EXERCISE GOAL: Count the lines of the records that contain the string "skPoint". Give only the number.

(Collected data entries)
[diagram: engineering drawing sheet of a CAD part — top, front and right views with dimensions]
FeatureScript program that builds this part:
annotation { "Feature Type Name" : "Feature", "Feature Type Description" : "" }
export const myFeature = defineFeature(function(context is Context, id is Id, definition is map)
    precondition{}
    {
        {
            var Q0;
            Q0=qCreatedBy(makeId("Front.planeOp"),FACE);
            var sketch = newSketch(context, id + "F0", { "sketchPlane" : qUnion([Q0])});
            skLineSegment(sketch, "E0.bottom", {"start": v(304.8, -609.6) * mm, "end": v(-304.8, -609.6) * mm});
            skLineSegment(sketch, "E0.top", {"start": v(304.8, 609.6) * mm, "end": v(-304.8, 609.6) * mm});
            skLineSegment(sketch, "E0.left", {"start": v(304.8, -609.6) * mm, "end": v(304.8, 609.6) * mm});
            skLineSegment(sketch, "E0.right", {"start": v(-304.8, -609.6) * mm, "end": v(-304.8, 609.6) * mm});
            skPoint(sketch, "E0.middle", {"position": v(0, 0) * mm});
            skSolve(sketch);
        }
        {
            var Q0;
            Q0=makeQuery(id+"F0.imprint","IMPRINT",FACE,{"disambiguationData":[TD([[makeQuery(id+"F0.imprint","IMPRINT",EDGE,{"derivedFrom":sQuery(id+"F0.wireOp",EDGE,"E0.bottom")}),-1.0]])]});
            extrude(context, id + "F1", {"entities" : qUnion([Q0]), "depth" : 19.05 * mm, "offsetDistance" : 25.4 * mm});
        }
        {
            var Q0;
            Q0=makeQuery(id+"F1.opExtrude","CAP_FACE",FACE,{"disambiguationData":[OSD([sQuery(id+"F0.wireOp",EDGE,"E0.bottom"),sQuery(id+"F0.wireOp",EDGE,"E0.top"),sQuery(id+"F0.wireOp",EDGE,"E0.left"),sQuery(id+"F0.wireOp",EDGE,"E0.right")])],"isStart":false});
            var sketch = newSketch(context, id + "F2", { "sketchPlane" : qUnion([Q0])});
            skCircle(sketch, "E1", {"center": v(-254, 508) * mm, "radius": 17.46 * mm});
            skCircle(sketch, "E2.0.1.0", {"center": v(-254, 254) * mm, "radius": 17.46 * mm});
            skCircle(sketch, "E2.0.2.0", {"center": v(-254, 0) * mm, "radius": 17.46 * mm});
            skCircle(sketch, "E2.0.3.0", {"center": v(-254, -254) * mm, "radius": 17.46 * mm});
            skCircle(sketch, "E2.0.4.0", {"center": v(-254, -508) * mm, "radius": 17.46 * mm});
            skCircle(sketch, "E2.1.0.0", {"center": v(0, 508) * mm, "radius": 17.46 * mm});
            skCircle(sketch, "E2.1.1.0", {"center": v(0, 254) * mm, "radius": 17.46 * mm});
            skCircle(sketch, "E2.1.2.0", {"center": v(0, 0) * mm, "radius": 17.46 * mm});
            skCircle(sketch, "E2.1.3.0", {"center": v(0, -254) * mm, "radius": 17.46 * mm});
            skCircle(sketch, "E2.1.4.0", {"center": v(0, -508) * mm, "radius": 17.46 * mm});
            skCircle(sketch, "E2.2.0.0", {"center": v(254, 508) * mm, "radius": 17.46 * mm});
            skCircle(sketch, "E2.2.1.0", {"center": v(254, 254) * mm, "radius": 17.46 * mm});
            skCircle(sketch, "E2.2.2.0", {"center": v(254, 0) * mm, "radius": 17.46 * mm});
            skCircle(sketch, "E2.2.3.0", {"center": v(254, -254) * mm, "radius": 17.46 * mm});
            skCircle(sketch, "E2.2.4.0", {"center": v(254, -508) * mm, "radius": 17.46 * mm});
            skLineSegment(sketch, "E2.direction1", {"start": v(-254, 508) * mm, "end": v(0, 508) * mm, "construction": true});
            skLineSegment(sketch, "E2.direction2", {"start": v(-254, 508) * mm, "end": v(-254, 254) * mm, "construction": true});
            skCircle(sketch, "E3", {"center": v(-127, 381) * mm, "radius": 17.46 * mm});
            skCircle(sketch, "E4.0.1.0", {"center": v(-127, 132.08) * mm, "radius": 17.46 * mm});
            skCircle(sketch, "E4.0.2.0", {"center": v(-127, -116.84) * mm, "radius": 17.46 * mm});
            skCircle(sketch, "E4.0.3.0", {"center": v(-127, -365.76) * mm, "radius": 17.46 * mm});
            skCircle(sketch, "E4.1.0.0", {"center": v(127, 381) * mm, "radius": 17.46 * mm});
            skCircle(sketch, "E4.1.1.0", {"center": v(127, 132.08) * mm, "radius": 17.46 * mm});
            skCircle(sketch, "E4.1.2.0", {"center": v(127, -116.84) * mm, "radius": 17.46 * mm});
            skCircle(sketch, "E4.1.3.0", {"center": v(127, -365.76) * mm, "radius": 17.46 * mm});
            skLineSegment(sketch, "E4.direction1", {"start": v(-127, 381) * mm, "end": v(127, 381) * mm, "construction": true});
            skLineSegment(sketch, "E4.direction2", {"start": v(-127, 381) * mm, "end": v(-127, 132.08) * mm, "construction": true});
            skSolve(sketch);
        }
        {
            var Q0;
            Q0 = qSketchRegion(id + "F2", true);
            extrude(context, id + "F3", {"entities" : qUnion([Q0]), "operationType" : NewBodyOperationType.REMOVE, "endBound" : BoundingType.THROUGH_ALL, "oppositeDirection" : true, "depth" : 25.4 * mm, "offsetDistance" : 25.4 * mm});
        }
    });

---

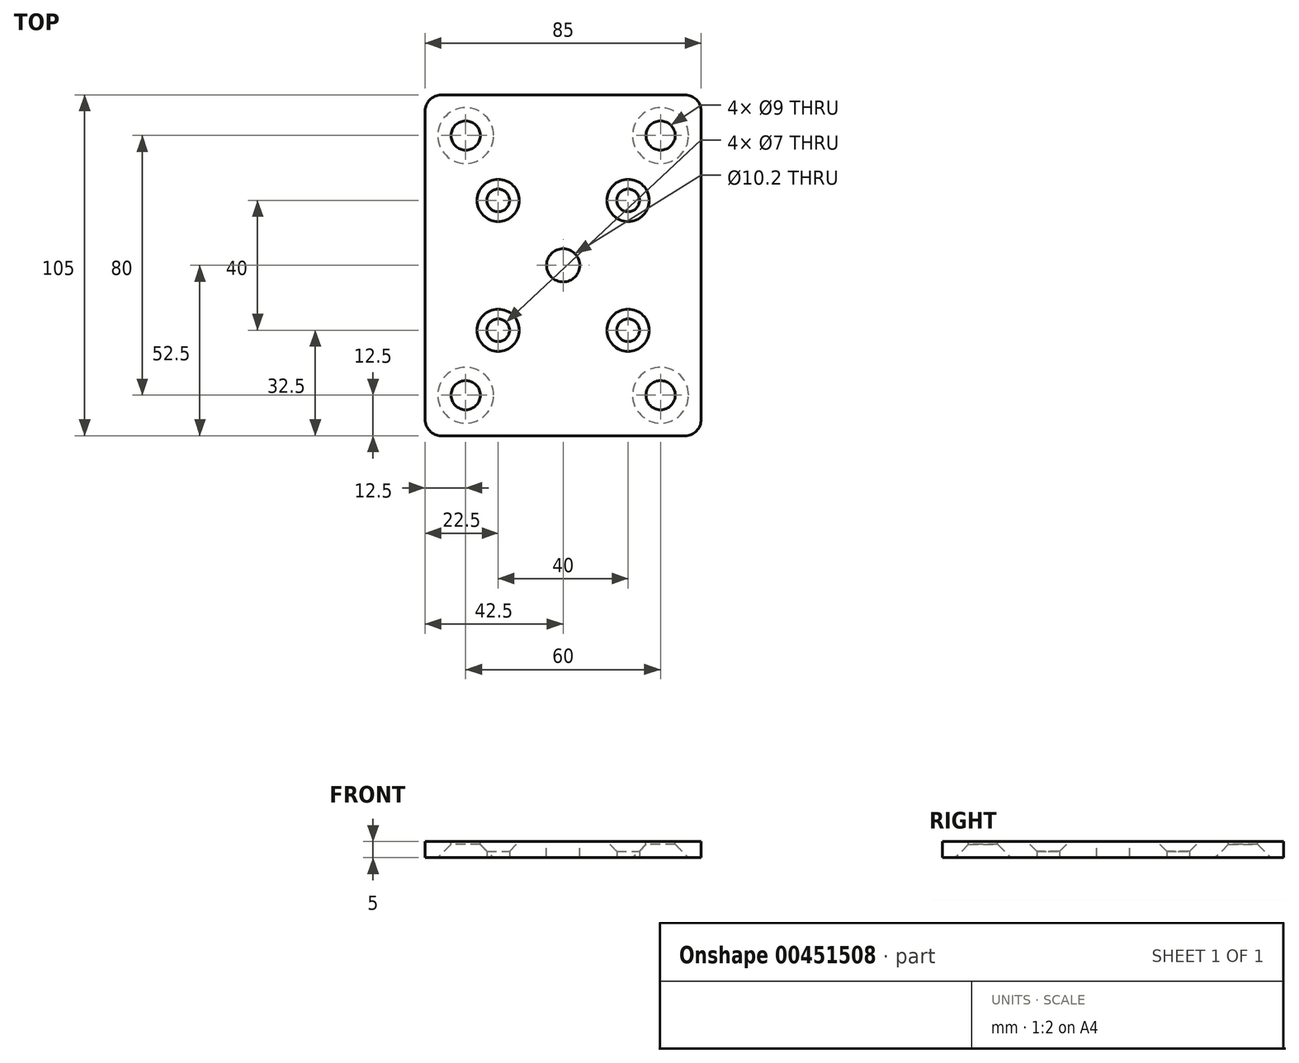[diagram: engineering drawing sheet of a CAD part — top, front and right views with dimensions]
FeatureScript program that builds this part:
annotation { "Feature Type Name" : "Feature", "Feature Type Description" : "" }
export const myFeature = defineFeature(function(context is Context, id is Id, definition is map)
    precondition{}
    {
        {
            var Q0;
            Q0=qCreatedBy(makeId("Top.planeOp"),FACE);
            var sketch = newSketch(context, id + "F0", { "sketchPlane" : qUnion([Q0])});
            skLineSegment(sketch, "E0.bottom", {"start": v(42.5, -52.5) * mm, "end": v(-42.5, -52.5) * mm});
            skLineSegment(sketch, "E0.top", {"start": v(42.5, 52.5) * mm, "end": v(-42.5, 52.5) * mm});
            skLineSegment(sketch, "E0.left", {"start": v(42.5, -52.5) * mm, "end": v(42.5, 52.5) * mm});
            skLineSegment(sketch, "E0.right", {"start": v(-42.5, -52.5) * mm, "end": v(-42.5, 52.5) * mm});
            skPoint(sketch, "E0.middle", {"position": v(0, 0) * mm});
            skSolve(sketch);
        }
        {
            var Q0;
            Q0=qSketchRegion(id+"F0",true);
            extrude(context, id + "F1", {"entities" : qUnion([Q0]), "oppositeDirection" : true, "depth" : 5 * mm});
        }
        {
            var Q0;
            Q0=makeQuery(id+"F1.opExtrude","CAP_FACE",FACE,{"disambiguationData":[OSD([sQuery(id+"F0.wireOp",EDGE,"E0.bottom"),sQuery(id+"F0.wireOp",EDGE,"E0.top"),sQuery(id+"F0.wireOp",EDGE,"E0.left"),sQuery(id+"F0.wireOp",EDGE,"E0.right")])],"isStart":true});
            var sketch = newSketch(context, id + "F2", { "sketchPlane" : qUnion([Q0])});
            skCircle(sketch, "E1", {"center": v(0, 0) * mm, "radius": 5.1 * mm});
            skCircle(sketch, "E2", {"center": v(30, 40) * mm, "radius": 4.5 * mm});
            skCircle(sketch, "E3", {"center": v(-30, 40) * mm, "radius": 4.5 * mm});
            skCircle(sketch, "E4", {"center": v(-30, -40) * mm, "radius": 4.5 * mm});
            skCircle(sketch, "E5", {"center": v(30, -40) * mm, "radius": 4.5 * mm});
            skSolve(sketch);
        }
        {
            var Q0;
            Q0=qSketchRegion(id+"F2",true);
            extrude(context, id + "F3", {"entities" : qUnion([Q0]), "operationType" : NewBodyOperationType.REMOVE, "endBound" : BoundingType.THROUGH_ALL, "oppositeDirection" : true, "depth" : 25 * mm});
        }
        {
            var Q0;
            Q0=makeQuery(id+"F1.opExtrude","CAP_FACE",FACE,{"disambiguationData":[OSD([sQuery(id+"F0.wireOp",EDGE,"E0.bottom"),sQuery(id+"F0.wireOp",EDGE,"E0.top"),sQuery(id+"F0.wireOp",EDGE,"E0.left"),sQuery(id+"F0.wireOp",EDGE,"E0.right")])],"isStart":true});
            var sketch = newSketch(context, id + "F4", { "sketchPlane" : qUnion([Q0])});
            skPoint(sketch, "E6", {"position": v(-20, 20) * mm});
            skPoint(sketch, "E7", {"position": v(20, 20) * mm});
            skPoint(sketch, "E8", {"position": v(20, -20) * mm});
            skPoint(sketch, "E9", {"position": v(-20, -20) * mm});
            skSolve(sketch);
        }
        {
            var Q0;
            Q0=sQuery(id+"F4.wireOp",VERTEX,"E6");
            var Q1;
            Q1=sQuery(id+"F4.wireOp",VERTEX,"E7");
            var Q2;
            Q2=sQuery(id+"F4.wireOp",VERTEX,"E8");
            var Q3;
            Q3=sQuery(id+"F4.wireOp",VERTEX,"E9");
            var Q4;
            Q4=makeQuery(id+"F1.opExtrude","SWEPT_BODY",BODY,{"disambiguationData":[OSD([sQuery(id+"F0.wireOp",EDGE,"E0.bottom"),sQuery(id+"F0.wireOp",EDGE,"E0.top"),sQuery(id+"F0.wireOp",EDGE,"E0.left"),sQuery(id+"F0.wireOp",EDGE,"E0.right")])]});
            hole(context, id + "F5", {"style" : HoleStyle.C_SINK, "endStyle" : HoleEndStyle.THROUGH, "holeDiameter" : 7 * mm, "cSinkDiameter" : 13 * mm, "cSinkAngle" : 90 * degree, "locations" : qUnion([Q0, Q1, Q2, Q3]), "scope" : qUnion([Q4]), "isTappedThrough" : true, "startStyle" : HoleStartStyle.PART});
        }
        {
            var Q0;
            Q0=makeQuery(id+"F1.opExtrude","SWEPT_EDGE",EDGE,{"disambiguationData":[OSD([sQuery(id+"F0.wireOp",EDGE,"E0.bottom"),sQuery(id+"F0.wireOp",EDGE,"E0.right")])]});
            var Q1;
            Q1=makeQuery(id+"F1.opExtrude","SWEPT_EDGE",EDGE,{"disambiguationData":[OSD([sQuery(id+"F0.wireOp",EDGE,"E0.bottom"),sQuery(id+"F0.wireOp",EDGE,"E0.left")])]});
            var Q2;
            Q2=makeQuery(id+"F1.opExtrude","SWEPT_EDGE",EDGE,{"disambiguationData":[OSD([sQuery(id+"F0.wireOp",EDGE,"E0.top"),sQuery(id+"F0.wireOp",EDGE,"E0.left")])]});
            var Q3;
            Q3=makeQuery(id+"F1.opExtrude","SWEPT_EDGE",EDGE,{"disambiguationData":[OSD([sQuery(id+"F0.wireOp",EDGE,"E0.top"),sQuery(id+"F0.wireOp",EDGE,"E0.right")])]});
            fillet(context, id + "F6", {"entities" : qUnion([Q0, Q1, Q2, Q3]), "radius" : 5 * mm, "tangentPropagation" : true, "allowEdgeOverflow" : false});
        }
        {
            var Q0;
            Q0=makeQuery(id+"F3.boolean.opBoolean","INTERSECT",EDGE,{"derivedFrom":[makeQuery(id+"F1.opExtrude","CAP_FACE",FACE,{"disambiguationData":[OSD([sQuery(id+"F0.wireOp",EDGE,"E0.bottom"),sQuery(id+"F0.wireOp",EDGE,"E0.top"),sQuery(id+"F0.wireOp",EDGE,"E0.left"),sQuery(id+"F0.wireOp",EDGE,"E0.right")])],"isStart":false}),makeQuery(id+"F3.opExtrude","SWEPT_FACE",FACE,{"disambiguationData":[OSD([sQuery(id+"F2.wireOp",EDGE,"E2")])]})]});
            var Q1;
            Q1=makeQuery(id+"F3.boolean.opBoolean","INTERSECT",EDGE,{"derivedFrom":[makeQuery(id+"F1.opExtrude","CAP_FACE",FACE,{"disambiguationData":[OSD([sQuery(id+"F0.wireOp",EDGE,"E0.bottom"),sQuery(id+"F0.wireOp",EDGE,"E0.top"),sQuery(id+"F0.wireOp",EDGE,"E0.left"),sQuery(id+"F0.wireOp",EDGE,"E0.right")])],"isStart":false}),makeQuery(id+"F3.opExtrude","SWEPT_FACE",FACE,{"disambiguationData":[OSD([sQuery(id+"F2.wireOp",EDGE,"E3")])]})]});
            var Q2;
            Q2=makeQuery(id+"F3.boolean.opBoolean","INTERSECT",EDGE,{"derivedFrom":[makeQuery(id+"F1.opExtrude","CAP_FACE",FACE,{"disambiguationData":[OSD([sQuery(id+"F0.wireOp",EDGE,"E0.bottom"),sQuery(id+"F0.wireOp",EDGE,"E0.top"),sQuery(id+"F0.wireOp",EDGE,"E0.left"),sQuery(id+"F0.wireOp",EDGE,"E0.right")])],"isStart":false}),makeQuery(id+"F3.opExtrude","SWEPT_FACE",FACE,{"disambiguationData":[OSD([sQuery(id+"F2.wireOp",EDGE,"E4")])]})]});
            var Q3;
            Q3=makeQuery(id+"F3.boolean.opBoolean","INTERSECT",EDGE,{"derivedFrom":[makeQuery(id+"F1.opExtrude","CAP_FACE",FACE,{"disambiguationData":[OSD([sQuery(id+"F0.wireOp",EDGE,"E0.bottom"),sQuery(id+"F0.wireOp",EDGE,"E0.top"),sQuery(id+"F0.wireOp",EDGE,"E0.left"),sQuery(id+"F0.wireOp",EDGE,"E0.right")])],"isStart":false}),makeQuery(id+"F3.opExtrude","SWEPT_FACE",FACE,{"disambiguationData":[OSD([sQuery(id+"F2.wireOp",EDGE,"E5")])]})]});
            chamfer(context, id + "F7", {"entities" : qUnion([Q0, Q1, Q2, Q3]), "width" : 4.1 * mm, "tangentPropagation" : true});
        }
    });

THE SOLUTION: 6